I remember chatting to Tony Bill about this and there really was a feeling that, actually, Denis didn’t give a shit one way or the other about what the cut was, what he really enjoyed was just messing with creative people’s heads. He just wanted to go in there and stir it up and have that control. But at the end, George came in and saved the day.’

  Wacks can only guess at why Harrison felt he needed to be on hand at that preview and not allow O’Brien to attend it alone. ‘My instinct is that George wanted to make this film, Denis didn’t. Denis had these fantasies of moving into the American market and George couldn’t be less interested, so he and Ray Cooper really were the cheerleaders for this film. I’d been in touch with Ray and told him how appalled I was by this whole procedure, so I imagine he communicated that to George and, because George was in LA, he personally attended that screening.’

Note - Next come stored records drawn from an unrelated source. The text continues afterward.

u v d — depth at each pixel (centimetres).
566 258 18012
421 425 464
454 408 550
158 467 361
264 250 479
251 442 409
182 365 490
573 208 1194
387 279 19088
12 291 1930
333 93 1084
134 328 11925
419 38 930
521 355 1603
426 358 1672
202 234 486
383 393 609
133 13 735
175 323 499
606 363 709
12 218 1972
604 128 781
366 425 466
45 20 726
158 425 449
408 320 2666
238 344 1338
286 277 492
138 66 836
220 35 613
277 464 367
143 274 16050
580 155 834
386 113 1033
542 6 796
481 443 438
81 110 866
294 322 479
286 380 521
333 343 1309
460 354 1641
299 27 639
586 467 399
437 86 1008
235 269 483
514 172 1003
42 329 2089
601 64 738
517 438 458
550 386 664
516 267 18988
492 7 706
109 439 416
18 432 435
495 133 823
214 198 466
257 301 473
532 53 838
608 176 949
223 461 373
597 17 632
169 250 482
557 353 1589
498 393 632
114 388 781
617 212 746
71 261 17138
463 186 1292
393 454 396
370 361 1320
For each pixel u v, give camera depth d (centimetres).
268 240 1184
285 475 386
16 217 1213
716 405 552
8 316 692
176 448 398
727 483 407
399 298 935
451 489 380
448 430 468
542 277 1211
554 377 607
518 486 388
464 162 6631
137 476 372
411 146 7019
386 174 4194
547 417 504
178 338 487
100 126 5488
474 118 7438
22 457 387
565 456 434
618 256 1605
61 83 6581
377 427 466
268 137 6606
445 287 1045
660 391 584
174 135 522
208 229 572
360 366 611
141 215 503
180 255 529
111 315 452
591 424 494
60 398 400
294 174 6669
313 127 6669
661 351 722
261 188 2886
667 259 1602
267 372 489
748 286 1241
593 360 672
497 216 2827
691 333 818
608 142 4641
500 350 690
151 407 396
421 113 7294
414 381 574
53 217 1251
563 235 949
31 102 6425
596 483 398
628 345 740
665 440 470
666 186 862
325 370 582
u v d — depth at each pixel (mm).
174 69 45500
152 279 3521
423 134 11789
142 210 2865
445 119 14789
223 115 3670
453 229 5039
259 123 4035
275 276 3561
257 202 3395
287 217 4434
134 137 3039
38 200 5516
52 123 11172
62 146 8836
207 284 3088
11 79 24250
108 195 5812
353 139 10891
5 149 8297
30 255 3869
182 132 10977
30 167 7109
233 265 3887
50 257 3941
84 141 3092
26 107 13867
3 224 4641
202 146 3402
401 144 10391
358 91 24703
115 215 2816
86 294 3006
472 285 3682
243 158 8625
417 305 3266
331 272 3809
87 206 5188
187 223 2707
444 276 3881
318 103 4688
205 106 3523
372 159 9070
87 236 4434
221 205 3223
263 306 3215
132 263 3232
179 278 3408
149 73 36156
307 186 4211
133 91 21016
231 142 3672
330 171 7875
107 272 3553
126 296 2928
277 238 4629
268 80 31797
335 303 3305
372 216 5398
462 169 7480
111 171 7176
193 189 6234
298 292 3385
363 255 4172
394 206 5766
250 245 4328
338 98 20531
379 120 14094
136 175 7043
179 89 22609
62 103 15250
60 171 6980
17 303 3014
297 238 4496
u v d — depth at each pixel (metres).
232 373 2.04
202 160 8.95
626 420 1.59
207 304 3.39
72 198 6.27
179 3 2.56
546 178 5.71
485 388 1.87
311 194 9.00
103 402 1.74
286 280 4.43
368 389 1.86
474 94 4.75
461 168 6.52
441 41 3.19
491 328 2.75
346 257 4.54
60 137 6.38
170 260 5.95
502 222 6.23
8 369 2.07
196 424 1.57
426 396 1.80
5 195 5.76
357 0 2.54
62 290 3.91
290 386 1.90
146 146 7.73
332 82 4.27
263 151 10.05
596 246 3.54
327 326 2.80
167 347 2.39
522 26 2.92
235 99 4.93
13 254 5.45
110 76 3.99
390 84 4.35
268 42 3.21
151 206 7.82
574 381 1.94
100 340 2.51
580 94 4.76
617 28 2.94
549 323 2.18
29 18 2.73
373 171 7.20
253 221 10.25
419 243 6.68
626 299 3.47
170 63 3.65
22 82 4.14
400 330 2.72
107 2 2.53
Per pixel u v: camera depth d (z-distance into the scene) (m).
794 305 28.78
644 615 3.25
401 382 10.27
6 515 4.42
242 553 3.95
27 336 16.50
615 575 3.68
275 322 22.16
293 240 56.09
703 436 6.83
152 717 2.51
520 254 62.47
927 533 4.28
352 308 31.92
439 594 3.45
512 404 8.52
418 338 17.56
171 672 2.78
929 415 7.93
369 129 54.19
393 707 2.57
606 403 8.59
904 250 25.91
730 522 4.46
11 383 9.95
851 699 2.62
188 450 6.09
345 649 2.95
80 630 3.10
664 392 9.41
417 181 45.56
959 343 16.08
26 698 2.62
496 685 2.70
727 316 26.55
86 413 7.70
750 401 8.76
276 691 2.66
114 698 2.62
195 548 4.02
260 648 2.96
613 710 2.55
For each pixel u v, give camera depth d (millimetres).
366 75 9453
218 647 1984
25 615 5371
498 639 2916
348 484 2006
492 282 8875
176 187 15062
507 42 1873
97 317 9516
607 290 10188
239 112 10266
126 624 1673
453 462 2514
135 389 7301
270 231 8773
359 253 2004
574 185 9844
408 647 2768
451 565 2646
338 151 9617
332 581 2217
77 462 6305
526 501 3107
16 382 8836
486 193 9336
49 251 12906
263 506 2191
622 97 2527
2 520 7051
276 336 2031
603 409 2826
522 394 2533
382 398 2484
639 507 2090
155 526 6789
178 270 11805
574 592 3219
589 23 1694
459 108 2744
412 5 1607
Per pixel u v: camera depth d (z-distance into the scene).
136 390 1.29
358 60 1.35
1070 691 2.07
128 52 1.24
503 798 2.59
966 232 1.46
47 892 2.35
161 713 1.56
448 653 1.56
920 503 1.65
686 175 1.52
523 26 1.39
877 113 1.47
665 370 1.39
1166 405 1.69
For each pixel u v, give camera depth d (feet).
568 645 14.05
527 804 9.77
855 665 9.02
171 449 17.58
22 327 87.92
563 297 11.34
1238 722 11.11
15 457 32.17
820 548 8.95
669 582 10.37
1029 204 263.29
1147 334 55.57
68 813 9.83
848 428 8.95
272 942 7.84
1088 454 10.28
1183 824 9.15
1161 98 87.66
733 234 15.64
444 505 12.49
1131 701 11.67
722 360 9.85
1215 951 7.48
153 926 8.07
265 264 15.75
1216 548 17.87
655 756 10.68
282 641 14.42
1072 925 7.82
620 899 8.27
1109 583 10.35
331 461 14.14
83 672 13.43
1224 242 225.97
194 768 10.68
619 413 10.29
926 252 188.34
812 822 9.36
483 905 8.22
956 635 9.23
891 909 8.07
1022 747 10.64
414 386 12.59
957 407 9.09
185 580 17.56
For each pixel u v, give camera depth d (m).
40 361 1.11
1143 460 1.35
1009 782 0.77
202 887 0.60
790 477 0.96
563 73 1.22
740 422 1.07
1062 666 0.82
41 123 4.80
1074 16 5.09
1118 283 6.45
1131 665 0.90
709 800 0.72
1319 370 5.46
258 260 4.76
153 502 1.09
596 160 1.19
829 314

  O’Brien’s dispassionate approach to the film also affected how Powwow Highway was treated upon release. It was shipped around to various distributors before Lorrimar picked it up. Lorrimar was then almost immediately bought by Warner Brothers, who ended up releasing Powwow Stateside in March 1989. It wasn’t an ideal situation for Wacks who’d have preferred a smaller independent distributor, someone who understood the ‘art-house’ market, a company like Miramax. Warners simply shoved Powwow out there with no publicity whatsoever, not caring if it lived or died, and Wacks’ film never found an audience, this despite the fact it had won the top award of The Filmmaker’s Trophy at that year’s Sundance Festival.